Should sequences permit non-head SIGILs?

Historically I was very much opposed to SET-WORD! and GET-WORD! being in paths, because the ergonomics were bad:

red>> p: to path! reduce [first [:a] first [b:]]
== :a/b:

>> type? p
== path!

You have something that's neither a SET-PATH! nor a GET-PATH! but it has colons at the beginning and the end. It's all kinds of confusing.

Ren-C has addressed that particular can of worms with a full design for the CHAIN! sequence type, and rules for its nesting in PATH! (and how TUPLE! nests in it). So you can get these weird looking structures, but they destructure unambiguously.

As For Sigils... At The Head They Must Be Illegal

You can't put a sigil in a sequence head position, because that would be ambiguous with wanting to apply the sigil to the path as a whole.

>> to path! [$foo bar]
** Error: This needs to be an error

The only way to allow it would be if we invented some kind of lexical escaping so we could tell the difference between $|foo/bar| and $|foo|/bar ... and I do not want lexical escaping of this kind.

But Sigils At Non-Head Positions... Maybe? :roll_eyes:

There's no fundamental reason why sigils couldn't be on non-head positions in sequences. It works.

>> $a:$b
== a:$b  ; bound

Part of me says "ugh, no, it makes everything uglier, don't let people make these ugly things!"

But one very compelling reason just for the above syntax is what I've called "dialecting function calls", such as for pointing the blame to a callsite with a FAIL.

☆ ☆ ☆ ☆ ☆

### Assignment 1
Retype the Chinese-language entries in Block 1 line for line, leaving out the picture markers.
The entries that follow have no connection to the post on sigils in sequences.

### Source information
☆ ☆ ☆ ☆ ☆

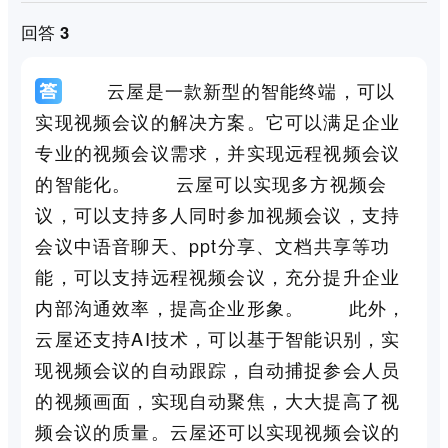
回答 3
云屋是一款新型的智能终端，可以
实现视频会议的解决方案。它可以满足企业
专业的视频会议需求，并实现远程视频会议
的智能化。 云屋可以实现多方视频会
议，可以支持多人同时参加视频会议，支持
会议中语音聊天、ppt分享、文档共享等功
能，可以支持远程视频会议，充分提升企业
内部沟通效率，提高企业形象。 此外，
云屋还支持AI技术，可以基于智能识别，实
现视频会议的自动跟踪，自动捕捉参会人员
的视频画面，实现自动聚焦，大大提高了视
频会议的质量。云屋还可以实现视频会议的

☆ ☆ ☆ ☆ ☆

### Assignment 2
Write what comes next in the post on sigils in sequences, picking up after its final sentence.

### Task answer 1
回答 3
云屋是一款新型的智能终端，可以
实现视频会议的解决方案。它可以满足企业
专业的视频会议需求，并实现远程视频会议
的智能化。 云屋可以实现多方视频会
议，可以支持多人同时参加视频会议，支持
会议中语音聊天、ppt分享、文档共享等功
能，可以支持远程视频会议，充分提升企业
内部沟通效率，提高企业形象。 此外，
云屋还支持AI技术，可以基于智能识别，实
现视频会议的自动跟踪，自动捕捉参会人员
的视频画面，实现自动聚焦，大大提高了视
频会议的质量。云屋还可以实现视频会议的

### Task answer 2
So instead of:

my-api: func [x y z] [
    if true [
        if y < 100 [
            fail:blame ["Value must be >= 100, not" y] $y
        ]
     ]
 ]

You could write:

my-api: func [x y z] [
    if true [
        if y < 100 [
            fail:$y ["Value must be >= 100, not" y]
        ]
     ]
 ]

When you look at it like that, it's hardly a monstrosity. It's letting you push the variable to blame into the chain for invoking the function, in a way that's out-of-band with other refinements.

It could offer a cheaper way of asking to fetch variables, using @ to take the place of the old "get word" concept:

>> block: [index offset pointer]
>> index: 3

>> block.index
== offset

>> block.(index)
== pointer

>> block.@index
== pointer

It's measurably less expensive (no array allocation, cheaper to naviate to on fetch). It doesn't use a GROUP! so it doesn't get in the way of COMPOSE-ing.

Think I Have To Allow It...

I'd originally thought that it would be cleaner to disallow it. But seems to me there are too many interesting uses.

As a medium, Rebol is very free, and you have a lot of power to make hideous things. So it's about using your judgment, and I think people should know when it's getting too crazy.


I Almost Hate To Point It Out, But...

This is true of quotes as well.

>> 'a:''b:'''c
== a:''b:'''c

There's an unambiguous way of interpreting that.

>> quote to chain! [a ''b '''c]
== 'a:''b:'''c

I don't love it, but, maybe there's cases where foo:'bar would be useful in a dialect, and if it's mechanically consistent I shouldn't prohibit it. :man_shrugging: I don't know.

1 Like

A major realization about the nature of what ^META-WORD!s should actually be doing has made it fully necessary to rethink things.

Initially I thought that ^foo should be a synonym for (lift get:any $foo). It was a meta-word after all... so the result of evaluating it should produce a meta-state (quasiform or quoted).

...Right...? :confused:

Wrong!

The far more useful concept is to think of it as saying "foo is a variable that utilizes meta-representation". e.g. when something is written to it, then that thing should be lift-on-write.

And then the complement to that should be unlift-on-read.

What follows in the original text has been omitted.